Anyhoo, I bussed it to Mendoza, Argentina and had a nice day walking around. Chilled out on Plaza Independencia and had a stroll through some of (huge – 420 hectares!!) Parque General San Martin. I had pre-booked my hostal here as I heard things were pretty busy but when I got there, they were overbooked. So the guy there said when this happens, people stay in his buddies´ house which I was a bit apprehensive about but I said I´d go have a look. Now I totally regret staying there, as it was this gorgeous Argentinian house with a courtyard/garden, tucked away off the main thoroughfare. It would be such a lovely place to live for a couple of months. I met a couple of french and americans who were doing just that. Anyhoo it´s back to normal hostel living now. I was still trying to catch up on sleep so that´s pretty much all I did the first day. Went horse-riding through the mountains……….

…….the next day and it was just lovely. Really hot and it´s so good to be back in the heat. Again I happened upon another hostel up in the mountains where I met a lovely english called Lucy who has been travelling for the last 3 years now. This place was great and would be just fantastic to chill out for a while but for me, I was off on a night bus to Valparaiso.

Valparaiso was far bigger and more congested than I had expected. It´s a port town and it is quite touristy, a lot of folk from Santiago come here for the weekend. I teamed up with my room-mate, Rob from English and we walked around to take in the sights. They have these ascensors here which are basically rickety cables cars that bring you up to take in the views of the port and the bay.

The little houses and hotels up in these parts are lovely. Tiny little place, reminiscent of seeside towns in England. Valparaiso also reminds me of southern Italy with all the hilly streets, shuttered windows and the way it´s built into the hills.

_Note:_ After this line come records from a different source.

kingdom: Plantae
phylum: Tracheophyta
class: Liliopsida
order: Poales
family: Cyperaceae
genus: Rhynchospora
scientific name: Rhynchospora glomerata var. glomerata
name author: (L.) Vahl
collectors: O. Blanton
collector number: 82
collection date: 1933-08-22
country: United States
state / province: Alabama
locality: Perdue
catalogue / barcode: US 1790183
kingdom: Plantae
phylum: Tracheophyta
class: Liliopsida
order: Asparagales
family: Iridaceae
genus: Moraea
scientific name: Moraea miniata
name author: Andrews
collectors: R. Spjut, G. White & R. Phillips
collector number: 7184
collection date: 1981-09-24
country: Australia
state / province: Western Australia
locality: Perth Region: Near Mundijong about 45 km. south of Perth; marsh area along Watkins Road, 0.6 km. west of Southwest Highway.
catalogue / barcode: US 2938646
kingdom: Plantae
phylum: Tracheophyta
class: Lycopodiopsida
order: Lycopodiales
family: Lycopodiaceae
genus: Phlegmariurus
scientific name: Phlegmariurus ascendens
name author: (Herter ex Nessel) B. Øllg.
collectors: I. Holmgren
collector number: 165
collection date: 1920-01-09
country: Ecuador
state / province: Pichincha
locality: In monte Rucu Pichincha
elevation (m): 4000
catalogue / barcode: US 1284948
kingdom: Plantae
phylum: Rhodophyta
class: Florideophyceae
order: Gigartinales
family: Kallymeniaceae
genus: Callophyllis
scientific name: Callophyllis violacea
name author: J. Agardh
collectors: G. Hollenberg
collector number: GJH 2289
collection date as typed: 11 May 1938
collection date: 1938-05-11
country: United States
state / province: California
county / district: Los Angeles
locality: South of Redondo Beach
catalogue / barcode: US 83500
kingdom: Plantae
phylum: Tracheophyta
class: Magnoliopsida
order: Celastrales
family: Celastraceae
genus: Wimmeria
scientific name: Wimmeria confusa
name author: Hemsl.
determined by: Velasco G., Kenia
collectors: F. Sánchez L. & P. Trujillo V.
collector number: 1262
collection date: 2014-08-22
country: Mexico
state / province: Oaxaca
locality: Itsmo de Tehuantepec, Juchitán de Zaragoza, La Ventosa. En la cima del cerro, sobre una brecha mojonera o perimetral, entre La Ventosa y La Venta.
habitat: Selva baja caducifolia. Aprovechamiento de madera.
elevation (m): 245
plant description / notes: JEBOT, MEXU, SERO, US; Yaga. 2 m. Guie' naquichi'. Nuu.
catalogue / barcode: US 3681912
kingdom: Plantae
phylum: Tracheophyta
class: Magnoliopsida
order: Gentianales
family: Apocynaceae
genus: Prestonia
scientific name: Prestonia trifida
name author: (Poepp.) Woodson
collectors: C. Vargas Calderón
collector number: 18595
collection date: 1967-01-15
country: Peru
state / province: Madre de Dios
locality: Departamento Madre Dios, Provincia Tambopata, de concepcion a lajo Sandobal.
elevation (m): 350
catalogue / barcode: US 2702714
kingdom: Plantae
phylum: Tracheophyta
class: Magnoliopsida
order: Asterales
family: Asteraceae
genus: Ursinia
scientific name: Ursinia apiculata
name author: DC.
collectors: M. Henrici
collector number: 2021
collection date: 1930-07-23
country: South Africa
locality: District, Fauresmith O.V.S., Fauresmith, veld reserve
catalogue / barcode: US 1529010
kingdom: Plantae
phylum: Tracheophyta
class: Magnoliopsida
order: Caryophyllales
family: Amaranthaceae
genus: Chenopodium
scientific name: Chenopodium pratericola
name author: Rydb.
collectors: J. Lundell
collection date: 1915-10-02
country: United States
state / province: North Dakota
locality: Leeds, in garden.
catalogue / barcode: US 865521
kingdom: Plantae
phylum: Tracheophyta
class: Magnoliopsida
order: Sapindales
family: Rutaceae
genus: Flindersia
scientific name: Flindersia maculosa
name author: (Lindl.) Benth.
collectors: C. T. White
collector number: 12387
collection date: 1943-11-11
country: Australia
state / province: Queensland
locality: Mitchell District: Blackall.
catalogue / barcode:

Went for a bite to eat that night in a local restaurant and it was totally worth the money (a tenner is expensive these days!!). There was a band including a guy playing the accordian and a couple of singers. It was just gorgeous, I can´t even describe it properly but it was so authentic, just local people having a simple, relaxing night out. Think of ¨Duty Free¨ (remember that TV show?) without the cheese but it had the same kind of vibe. I would have loved to capture it on video but I think it would have been totally out of place, in fairness though, it was good enough to invade their space for an evening.

I think when you´re travelling, you go through phases where everything breaks and/or you just get really tired. These last few weeks have been a little like that, the zip on my (fantastic) backpack broke so I had to get it replaced (with the worst zip ever – thanks Kiwi bag fixer guy) and of course the kind officials in Chile don´t seem to like the look of me so my bag has been searched at every given opportunity. They kinda look half sorry for me when it takes ten minutes to zip it back up!!! Next my ipod decided to throw a complete wobbly and refused to work any more so begrudgingly I had to wipe it and start all over again – nooooooooooooo :-( Having a struggle with my old boss in Darwin to get my last payslip so I can file for tax back. Very tired and kinda fluey after the bussing around New Zealand – don´t know why I feel tired, so much more so than we were doing the driving around ourselves in Oz. Anyway the list of tiny irritations goes on, nothing major but they all come together as they always do. When I arrived in South America, I kinda thought…… god do I have the energy for a new continent???? but having had a couple of good nights sleep, I feel soooo much better and ready to take on the world again :-) Oh yeeeeaaaahhhhhhh!!!!

And on that note I´m off to Pucon for a couple of days and then on to Bariloche in Argentina.